Researchers from Johns Hopkins University determined that immune responses to the tetanus vaccine were not changed when rituximab in combination with methotrexate (MTX) was compared with MTX alone in patients with rheumatoid arthritis (RA). Responses to a pneumococcal vaccination (Pneumovax« pneumonia vaccine), however, were reduced in RA patients with rituximab. Complete findings of this study are published in the January 2010 issue of Arthritis & Rheumatism, a journal of the American College of Rheumatology.
According to the Centers for Disease Control and Prevention (CDC), RA affects 1.3 million adults in the U.S. (2005). RA patients may be at an increased risk of infection because of impaired immune function due to the disease as well as from the use of immunsuppressive medications. As a result, vaccinations against infections are an essential part of rheumatic disease management. How immunosuppressive agents alter the effectiveness of vaccines in RA patients was the focus of the clinical trial led by Clifton O. Bingham III, M.D.
The controlled study enrolled 103 RA patients from 26 centers in the U.S. between January 2006 and December 2007. Patients treated with a stable dose (10-25 mg/week) of MTX were randomly allocated to two groups: placebo and treatment with rituximab (2 x 1000 mg given two weeks apart).
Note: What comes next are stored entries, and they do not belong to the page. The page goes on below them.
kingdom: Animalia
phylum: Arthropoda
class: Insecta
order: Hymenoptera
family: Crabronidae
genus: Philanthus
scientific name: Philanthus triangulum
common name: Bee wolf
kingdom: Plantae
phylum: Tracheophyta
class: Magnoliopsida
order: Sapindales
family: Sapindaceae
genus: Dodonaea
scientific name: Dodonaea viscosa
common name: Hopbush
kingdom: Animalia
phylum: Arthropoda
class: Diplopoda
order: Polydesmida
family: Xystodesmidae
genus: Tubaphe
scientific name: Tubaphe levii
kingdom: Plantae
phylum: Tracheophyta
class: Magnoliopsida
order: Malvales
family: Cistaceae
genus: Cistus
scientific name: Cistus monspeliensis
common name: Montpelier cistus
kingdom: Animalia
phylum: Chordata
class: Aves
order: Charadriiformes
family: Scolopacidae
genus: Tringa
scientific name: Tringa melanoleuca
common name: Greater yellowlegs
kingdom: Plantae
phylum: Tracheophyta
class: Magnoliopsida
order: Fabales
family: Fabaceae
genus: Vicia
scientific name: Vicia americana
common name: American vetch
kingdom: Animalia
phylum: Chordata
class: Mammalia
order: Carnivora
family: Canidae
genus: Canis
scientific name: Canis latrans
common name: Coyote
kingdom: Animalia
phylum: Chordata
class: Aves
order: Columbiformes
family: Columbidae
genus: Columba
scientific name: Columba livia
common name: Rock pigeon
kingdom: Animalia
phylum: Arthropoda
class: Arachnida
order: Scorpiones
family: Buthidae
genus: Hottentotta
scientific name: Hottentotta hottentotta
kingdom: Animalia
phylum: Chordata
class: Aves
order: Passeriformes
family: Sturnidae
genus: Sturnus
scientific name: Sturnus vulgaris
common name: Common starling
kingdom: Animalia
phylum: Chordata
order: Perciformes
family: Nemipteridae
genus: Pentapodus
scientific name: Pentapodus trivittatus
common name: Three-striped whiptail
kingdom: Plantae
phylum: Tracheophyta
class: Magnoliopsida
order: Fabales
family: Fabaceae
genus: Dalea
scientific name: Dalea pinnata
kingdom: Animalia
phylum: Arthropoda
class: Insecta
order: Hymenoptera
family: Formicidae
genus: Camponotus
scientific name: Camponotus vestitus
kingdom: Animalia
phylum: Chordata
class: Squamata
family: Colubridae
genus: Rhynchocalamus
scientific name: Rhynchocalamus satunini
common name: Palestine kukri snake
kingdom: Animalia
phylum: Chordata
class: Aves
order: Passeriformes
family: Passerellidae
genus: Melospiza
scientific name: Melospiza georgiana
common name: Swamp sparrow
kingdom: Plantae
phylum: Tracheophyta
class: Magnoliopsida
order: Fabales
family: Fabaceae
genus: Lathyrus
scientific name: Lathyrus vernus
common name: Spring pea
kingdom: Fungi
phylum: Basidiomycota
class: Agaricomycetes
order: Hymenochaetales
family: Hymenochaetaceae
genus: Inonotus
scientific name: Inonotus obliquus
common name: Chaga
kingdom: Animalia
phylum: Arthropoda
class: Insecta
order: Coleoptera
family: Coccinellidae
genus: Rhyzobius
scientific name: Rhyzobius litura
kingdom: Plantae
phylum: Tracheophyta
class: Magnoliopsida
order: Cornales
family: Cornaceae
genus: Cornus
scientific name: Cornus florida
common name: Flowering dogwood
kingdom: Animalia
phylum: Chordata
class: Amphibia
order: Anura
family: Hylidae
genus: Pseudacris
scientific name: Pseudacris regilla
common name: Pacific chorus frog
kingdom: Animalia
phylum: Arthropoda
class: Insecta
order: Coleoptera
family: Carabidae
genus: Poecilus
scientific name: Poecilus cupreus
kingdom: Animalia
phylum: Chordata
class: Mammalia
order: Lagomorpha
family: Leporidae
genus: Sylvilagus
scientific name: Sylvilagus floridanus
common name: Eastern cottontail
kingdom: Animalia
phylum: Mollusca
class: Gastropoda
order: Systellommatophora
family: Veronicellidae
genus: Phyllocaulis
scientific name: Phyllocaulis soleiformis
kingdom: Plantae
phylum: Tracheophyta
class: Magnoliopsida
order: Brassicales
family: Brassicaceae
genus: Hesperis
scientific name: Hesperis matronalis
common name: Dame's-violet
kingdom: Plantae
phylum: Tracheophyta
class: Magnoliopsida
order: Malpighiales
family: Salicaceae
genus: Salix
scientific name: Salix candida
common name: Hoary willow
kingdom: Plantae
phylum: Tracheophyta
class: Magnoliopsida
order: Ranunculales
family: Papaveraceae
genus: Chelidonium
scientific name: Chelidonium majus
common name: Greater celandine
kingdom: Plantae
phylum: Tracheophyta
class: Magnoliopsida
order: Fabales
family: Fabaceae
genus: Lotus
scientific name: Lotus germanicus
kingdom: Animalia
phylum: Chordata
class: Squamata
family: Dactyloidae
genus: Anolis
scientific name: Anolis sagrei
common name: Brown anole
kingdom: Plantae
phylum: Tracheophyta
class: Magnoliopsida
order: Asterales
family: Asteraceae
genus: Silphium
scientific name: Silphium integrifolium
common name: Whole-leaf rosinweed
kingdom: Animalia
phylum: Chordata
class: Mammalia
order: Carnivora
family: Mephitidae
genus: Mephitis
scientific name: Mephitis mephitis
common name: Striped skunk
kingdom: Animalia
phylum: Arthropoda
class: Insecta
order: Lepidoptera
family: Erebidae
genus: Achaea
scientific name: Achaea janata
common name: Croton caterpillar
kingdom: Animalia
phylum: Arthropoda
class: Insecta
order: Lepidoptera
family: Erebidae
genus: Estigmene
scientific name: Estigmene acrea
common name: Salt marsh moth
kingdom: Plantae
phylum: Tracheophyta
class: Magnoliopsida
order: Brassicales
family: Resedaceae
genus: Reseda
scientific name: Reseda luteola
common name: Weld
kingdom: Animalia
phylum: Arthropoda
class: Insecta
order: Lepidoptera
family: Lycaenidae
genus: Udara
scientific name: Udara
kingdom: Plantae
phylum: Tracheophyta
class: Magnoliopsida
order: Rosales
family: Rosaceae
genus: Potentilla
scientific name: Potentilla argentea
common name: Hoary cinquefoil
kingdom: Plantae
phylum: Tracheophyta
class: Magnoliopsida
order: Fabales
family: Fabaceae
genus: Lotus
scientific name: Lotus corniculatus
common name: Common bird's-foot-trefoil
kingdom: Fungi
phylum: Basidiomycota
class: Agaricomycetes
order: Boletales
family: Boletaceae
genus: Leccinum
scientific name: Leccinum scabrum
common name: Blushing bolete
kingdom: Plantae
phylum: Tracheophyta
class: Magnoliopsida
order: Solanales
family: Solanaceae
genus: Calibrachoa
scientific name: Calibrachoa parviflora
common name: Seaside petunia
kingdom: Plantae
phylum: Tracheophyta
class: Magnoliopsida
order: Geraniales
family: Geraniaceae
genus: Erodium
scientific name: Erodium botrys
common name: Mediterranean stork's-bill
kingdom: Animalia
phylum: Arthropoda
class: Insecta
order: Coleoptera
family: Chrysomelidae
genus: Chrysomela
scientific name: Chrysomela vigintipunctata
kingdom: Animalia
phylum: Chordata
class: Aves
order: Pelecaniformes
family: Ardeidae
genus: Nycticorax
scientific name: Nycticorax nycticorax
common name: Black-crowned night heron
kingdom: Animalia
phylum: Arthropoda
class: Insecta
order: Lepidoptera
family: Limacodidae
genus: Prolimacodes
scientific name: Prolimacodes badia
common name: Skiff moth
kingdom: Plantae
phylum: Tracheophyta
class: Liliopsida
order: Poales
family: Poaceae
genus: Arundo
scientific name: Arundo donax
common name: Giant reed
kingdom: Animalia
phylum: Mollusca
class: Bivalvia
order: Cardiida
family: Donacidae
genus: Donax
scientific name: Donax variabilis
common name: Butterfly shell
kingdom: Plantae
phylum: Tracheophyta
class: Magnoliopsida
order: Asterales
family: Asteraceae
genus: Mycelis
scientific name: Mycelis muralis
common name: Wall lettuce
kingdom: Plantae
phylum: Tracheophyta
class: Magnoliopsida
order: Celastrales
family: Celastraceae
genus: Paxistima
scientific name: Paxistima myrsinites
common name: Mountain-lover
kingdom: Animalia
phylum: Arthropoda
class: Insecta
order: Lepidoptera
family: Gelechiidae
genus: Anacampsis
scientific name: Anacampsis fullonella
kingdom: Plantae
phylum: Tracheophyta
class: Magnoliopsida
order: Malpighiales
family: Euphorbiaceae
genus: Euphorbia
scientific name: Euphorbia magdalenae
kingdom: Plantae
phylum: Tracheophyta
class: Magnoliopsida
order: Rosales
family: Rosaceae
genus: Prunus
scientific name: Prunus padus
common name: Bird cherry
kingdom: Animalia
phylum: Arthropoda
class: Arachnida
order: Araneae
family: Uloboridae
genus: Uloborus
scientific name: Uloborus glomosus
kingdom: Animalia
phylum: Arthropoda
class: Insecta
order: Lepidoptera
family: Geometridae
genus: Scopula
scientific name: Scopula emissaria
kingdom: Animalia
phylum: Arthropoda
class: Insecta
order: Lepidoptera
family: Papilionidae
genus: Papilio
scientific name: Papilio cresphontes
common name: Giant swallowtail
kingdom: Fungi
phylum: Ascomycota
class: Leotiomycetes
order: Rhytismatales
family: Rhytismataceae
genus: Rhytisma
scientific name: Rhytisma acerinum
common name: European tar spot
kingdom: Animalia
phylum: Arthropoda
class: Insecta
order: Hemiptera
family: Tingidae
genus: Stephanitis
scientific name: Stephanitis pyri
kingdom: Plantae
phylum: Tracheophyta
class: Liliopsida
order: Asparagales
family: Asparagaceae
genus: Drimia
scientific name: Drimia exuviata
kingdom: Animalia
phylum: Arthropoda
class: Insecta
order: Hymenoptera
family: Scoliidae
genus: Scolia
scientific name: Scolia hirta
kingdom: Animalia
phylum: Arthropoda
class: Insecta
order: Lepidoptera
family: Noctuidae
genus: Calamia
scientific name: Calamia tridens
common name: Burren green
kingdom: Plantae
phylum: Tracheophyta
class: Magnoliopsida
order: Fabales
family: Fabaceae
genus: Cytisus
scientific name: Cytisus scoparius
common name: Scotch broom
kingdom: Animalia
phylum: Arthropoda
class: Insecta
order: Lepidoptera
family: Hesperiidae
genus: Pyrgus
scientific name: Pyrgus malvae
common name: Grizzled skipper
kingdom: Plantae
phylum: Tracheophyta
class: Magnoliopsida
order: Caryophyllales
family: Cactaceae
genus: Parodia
Both groups were immunized with the tetanus and pneumococcal vaccines along with keyhole limpet hemocyanin (KLH) to evaluate humoral immunity and skin tested with Candida albicans to evaluate the cellular immune response.
Results indicate that 39.1% of patients in the rituximab+MTX group and 42.3% of MTX-only patients demonstrated a 4-fold rise in the anti-tetanus IgG titer. A 2-fold rise was confirmed in 54.7% of rituximab-treated patients and 61.5% of subjects on MTX alone. The research demonstrates that RA patients given a tetanus vaccine responded the same to tetanus vaccination regardless of whether they received MTX alone or rituximab in combination with MTX.
Patients treated only with MTX had a greater response to the pneumonia vaccine compared with those also receiving rituximab. Researchers found that only 57% of patients treated with rituximab had a response to one type of pneumococcal vaccine (Pneumovax«) compared with 82% of MTX-only patients.
The ability to maintain a positive delayed-type hypersensitivity (DTH) response to the Candida albicans skin test was comparable in both groups with 77.4% of rituximab-treated patients and 70% of MTX-only patients responding. "Our study, the first to examine DTH responses, confirmed that rituximab had no incremental effect on the patient's ability to mount a DTH response," said Dr. Bingham.
Treatment with rituximab produces a rapid depletion of B cells from the circulation, impacting the body's immune function. This depleted B cell pool begins to recover approximately 6-9 months after the initial treatment with rituximab. In his editorial also published in Arthritis & Rheumatism, E. William St. Clair, M.D. from Duke University Medical Center highlighted the need for further research into the effects of rituximab treatment.
"Further studies similar to Bingham et al are necessary to understand the complex effects of rituximab therapy on immune responses," noted Dr. St. Clair. "This study only evaluated immunization responses approximately 6 months after rituximab was administered; the responses at earlier time points, based on animal studies and its mechanism of action, may have been further attenuated," St. Clair added.